§ TEXT SEGMENT:

# Wanamakers, PA depot



## Bunker (Feb 7, 2009)

I wanted a small-ish depot to fit on my indoor narrow gauge layout. Although not prototypical it fits right in with the 1860's era and the space available. More pics to come:


----------



## Bunker (Feb 7, 2009)

This is the web album for this project;'https://picasaweb.google.com/Bunky39/Wanamakers


----------



## Paulus (May 31, 2008)

That's a very nice looking project. I noticed some interior pictures in the gallery. Are you going to make an interior for the building also?


----------



## Bunker (Feb 7, 2009)

I plan to add some lights for an oil lantern effect and have the freight door open and some detail in that area. In the bay window I was going to add the desk with clutter like in the photo and a telegraph key. Maybe even get a sound board for the telegraph (ham radio operator has to have a telegraph key).


----------



## Dave Meashey (Jan 2, 2008)

Bunker; 

Thanks for posting the photos of the prototype. They bring back some treasured memories. I was glad to see that Petulia (65) was still steaming. She is a good old girl, and she could most likely pull every servicable car on the property. I never took her over 20 mph, as she would start to waddle like a drunken duck. She was a bit top heavy, especially when the water started to slosh in her saddle tank. At 65 tons, she is still the largest steamer that I have ever run. (I've run a few SD40-2s with two FM Trainmaster slugs that topped her weight considerably.) 

Best, 
David Meashey 

P.S. I used to have to clean those saddle tankers with kerosine, then shine them up with 30 weight motor oil. After doing that, I don't like to weather model locomotives anymore - I know how much work it is to clean the real thing.


----------



## Bunker (Feb 7, 2009)

Oh WoW! You actually drove that engine at that station? That is really neat.

Were the colors of the depot always the colors it is today?


----------



## Dave Meashey (Jan 2, 2008)

Bunker; 

Yes, and I still carry my W, K&S Engineer and Fireman cards in my wallet (they are laminated). It was almost 34 years ago now, but the colors on the station are as I remember them. There are also some smaller "stations" along the line that resemble the old school bus shelters that were in use when I was a kid. (I am not sure whether they are still standing today, but they still were there in the mid-1970s.) Their resemblence to a school bus shelter is appropriate. When the line was a branch of the Reading RR, the railroad had a contract to take the rural kids to Kutztown for the upper six grades. One of the guys I worked with at Mack Trucks was married to a woman who went to school on that train. She told me that the conductor of that train was like an uncle to those kids. 

If you can get photos of one of those "school bus shelter" stations, it would really be an unusual and interesting railroad structure to model. Those stations made Cherry Hill station on the Strasburg RR look like a palace in comparison.

§ COMPLETE THE FOLLOWING:
a – Based on the Wanamakers depot thread, decide whether each statement agrees with it: (i) Dave Meashey never ran Petulia faster than 20 mph; (ii) Bunker wanted a large depot for an outdoor layout; (iii) Dave Meashey recalls the station colors differently from how they look today. For each, answer yes or no and quote the words that settle it.
b – Resume the Wanamakers depot thread, starting right after its final post.

§ RECORDED DATA:
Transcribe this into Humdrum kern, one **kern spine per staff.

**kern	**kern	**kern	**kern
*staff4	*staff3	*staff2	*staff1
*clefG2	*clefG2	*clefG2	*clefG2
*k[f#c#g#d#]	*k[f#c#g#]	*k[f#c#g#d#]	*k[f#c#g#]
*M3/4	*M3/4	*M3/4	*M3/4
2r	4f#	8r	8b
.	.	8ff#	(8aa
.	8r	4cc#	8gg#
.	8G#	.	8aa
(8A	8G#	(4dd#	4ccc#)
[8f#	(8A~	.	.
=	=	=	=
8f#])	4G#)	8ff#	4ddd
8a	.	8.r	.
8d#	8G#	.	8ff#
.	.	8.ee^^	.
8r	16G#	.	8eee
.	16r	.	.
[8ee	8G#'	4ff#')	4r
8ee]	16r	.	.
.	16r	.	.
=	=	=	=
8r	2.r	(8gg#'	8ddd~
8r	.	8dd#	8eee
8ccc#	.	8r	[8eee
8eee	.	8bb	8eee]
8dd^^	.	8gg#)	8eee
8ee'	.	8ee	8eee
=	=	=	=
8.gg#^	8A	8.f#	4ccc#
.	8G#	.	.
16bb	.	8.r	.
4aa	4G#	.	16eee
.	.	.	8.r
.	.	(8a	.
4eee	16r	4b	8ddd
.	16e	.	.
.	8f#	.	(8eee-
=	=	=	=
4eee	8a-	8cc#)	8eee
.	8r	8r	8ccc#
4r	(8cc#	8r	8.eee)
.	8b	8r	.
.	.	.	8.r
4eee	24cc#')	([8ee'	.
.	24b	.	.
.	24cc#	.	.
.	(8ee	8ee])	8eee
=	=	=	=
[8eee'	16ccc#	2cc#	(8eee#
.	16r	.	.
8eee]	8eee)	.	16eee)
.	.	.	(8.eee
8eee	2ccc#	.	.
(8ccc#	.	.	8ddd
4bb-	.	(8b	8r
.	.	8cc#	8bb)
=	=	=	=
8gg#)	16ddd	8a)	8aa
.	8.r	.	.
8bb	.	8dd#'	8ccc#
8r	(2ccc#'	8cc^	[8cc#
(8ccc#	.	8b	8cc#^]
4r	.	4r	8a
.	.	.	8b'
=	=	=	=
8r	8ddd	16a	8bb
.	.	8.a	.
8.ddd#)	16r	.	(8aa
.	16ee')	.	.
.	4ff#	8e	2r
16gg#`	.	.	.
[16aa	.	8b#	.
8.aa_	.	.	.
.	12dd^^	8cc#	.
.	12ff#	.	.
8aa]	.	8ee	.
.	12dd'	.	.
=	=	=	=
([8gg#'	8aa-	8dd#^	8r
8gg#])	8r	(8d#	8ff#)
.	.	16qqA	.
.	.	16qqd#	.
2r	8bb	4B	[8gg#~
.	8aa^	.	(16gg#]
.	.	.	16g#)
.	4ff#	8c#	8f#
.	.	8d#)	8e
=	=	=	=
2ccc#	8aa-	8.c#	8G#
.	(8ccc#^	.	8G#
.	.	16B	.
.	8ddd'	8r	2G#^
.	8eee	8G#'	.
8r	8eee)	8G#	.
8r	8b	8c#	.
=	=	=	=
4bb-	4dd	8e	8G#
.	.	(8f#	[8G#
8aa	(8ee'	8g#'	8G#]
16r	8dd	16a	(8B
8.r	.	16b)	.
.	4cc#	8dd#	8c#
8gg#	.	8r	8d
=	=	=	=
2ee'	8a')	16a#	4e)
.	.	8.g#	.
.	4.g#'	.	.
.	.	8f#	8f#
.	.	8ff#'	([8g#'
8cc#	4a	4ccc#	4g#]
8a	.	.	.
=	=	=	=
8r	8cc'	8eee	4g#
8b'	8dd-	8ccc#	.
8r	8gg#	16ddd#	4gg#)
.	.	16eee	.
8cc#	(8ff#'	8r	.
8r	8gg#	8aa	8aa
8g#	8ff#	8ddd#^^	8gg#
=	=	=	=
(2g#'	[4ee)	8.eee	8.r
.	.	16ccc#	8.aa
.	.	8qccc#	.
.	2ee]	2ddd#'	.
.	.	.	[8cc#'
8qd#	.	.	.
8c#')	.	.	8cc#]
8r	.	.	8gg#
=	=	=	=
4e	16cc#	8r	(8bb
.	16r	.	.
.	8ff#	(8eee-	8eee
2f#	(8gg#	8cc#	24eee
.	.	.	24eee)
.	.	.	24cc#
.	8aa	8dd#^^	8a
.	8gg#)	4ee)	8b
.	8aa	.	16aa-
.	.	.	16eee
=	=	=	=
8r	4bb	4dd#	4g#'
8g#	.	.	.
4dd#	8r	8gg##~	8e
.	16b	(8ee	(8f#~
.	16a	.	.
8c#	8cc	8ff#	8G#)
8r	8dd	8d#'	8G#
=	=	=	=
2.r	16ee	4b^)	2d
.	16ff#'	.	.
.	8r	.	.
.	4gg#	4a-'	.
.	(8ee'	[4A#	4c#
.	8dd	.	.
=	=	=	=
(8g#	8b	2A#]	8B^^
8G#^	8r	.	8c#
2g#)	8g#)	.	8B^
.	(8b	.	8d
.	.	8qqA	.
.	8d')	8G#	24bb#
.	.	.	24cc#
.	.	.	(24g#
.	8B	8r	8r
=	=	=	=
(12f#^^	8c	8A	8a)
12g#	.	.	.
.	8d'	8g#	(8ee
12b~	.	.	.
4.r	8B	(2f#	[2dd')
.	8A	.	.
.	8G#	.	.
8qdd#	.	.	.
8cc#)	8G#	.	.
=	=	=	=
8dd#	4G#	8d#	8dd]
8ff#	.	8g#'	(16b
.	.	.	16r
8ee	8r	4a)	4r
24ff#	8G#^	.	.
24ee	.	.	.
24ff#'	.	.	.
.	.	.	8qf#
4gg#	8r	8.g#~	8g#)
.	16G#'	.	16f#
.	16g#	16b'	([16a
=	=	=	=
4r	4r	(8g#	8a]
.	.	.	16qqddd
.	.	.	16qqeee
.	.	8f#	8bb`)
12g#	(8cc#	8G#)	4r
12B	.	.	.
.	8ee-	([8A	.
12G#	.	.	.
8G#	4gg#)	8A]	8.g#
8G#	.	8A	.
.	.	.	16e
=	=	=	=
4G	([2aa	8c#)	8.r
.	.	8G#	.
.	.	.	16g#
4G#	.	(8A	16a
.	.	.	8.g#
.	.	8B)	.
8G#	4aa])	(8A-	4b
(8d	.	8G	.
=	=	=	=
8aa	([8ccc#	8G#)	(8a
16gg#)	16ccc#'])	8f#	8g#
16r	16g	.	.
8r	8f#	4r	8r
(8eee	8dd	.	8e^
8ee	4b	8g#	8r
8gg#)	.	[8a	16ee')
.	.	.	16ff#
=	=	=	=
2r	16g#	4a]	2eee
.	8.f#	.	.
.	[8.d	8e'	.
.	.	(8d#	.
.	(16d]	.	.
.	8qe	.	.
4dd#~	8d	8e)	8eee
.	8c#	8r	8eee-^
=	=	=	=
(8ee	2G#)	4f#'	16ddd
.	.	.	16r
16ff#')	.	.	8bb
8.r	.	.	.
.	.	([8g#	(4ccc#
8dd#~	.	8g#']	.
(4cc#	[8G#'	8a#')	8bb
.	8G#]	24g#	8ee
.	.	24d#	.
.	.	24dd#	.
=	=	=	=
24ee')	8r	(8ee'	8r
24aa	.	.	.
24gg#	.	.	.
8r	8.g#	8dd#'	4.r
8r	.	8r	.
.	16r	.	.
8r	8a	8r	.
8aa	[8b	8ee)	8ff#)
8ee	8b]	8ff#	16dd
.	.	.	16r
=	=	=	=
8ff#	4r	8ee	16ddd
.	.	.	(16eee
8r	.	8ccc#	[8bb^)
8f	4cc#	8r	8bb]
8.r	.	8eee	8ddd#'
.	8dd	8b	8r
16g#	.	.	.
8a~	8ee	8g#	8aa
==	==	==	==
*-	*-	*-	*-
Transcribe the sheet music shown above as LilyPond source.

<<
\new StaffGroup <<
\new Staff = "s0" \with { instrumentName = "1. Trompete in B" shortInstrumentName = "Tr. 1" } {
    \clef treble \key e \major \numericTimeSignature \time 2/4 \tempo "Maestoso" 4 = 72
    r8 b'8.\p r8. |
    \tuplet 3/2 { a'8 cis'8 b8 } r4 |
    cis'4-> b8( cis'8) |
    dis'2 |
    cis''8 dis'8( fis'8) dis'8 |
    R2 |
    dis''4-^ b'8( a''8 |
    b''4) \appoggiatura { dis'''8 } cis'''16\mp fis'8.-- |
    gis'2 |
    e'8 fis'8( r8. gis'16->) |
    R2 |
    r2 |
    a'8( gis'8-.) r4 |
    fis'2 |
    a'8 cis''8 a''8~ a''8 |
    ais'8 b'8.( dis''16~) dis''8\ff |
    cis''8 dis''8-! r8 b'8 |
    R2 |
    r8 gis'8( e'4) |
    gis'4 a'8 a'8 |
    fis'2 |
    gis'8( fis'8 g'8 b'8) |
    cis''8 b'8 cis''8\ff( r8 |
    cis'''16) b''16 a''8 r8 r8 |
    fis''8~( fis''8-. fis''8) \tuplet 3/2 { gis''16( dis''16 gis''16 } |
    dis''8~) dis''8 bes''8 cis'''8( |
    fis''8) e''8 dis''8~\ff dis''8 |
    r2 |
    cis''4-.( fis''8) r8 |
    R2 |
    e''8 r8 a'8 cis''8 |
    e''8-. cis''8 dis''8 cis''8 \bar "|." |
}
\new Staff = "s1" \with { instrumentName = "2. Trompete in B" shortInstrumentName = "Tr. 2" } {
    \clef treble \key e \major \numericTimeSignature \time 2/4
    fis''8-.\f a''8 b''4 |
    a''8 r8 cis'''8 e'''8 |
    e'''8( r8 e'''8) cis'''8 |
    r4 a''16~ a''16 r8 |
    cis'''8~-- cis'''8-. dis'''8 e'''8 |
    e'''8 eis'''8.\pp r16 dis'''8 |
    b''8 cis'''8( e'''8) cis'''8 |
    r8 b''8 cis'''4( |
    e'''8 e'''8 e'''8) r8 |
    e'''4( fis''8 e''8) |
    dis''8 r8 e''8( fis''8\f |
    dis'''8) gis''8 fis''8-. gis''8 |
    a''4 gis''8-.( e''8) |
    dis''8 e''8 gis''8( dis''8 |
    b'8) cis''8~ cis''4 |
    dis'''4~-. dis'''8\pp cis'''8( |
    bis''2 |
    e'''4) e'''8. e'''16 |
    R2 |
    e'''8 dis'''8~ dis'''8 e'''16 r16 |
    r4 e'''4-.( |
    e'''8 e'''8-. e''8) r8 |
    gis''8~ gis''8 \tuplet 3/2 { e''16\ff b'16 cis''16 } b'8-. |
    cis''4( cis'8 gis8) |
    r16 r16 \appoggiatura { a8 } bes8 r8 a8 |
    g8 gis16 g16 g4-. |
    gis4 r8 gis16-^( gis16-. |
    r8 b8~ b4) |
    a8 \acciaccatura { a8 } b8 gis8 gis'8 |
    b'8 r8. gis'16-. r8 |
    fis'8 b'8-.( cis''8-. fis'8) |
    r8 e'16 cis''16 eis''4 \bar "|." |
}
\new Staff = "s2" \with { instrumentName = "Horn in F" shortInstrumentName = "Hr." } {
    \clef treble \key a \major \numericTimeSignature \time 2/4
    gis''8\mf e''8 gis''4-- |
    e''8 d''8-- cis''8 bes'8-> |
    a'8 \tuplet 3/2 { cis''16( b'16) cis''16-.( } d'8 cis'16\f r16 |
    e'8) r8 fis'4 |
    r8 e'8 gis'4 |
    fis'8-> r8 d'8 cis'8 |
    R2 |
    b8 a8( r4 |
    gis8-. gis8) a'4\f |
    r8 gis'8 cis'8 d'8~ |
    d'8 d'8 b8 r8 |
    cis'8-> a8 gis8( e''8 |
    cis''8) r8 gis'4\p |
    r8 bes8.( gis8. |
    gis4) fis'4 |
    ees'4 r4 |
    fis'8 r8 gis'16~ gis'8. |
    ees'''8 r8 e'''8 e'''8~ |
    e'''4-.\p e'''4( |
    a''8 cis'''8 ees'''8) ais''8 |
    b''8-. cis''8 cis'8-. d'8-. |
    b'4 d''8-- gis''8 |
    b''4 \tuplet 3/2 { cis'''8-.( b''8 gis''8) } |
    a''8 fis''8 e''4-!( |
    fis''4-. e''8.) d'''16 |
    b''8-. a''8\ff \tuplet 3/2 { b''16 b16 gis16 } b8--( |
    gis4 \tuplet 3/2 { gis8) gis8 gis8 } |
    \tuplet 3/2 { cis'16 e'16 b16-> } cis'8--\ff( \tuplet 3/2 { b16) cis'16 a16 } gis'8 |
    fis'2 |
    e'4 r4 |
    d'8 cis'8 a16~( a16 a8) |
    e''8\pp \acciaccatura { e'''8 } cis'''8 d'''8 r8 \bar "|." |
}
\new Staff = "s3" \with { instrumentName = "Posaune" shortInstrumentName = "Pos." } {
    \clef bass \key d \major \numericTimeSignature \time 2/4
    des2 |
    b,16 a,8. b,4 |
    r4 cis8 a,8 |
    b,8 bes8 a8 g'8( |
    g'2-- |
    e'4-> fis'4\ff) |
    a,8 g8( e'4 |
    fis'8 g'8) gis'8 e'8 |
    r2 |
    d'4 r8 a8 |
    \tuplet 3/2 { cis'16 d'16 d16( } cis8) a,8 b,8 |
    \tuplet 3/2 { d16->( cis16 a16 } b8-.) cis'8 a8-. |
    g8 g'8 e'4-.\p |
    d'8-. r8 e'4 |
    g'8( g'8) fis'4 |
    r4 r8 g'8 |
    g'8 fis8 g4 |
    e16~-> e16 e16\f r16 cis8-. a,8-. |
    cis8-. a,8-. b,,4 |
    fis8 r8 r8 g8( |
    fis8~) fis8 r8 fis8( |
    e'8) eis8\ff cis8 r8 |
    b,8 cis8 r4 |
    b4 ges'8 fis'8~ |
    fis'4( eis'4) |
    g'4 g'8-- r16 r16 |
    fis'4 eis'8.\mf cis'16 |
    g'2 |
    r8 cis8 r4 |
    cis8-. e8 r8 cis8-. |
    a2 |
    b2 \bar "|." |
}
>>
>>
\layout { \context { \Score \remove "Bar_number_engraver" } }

§ TASK-BY-TASK ANSWERS:
a –
(i) Yes: "I never took her over 20 mph, as she would start to waddle like a drunken duck."
(ii) No: "I wanted a small-ish depot to fit on my indoor narrow gauge layout."
(iii) No: "the colors on the station are as I remember them."

b –
Folks don't realize that both Porters on the W, K&S had the same length boiler, although Pauline (2) was an 0-4-0 and Petulia (65) was an 0-6-0. Petulia had a larger firebox - and steamed a lot better too. (By the way, Pauline and Petulia are my own pet names for the "Porter sisters." I doubt that anyone there would know that now.) The gang found out that the boilers were equal in length when they got some flues donated from a foundery. Turned out that the same length flu fit both locomotives. 

Your station is looking great. 

Have fun, 
David Meashey


----------



## Bunker (Feb 7, 2009)

The roofers installed the standing seam tin metal roof yesterday. They only have the drip edging to do and to apply the 'red lead' paint to finish.

The carpenters opened up for larger windows and cut in one new window and the street-side freight door. They still have two more windows on the street-side to cut open. The new windows and all the trim should be arriving in a few days from Fenstermaker's millwork shop.

While the carpenter's are waiting they have the interior walls to frame up, and the brick mason's need to veneer the foundation walls so the platform can be finished and the steps installed after the siding is hung.


----------



## Bunker (Feb 7, 2009)

Today the roof got it's 'red lead' paint, the front windows installed some siding installed and the freight door trimmed


----------



## Paulus (May 31, 2008)

some real nice work on the windows!


----------



## Bunker (Feb 7, 2009)

Thanks. The windows began as plastic ones I bought at York and cut the original 4 light sash mullions and sash frame out and added the 12 light mullions. The small windows I cut down to fit.


----------



## Bunker (Feb 7, 2009)

The stone masons showed up yesterday. They will be back today to finish up the foundation work. (A wee bit out of sequence I know, but work with me here.) The bricklayers are on strike, so we decided to not have a brick foundation and chimney. The 'cast iron' chimney, cap with finial look good. 

This morning the carpenters got busy building the lattice work to close in the area under the loading platform. They should have that and the steps finished sometime today. Hopefully the painters will begin priming the siding in the next day or two.


----------



## Bunker (Feb 7, 2009)

http://wn.com/Wanamaker_Kempton_Southern_Pictorial_2008
http://www.youtube.com/watch?v=av4ci7_GYtM&feature=player_embedded#at=63


----------



## CJGRR (Jan 2, 2008)

WOW...very nice!


----------



## Dave Meashey (Jan 2, 2008)

It's really coming along nicely. 

Best, 
David Meashey


----------



## Bunker (Feb 7, 2009)

These are for you Dave:


----------



## Dave Meashey (Jan 2, 2008)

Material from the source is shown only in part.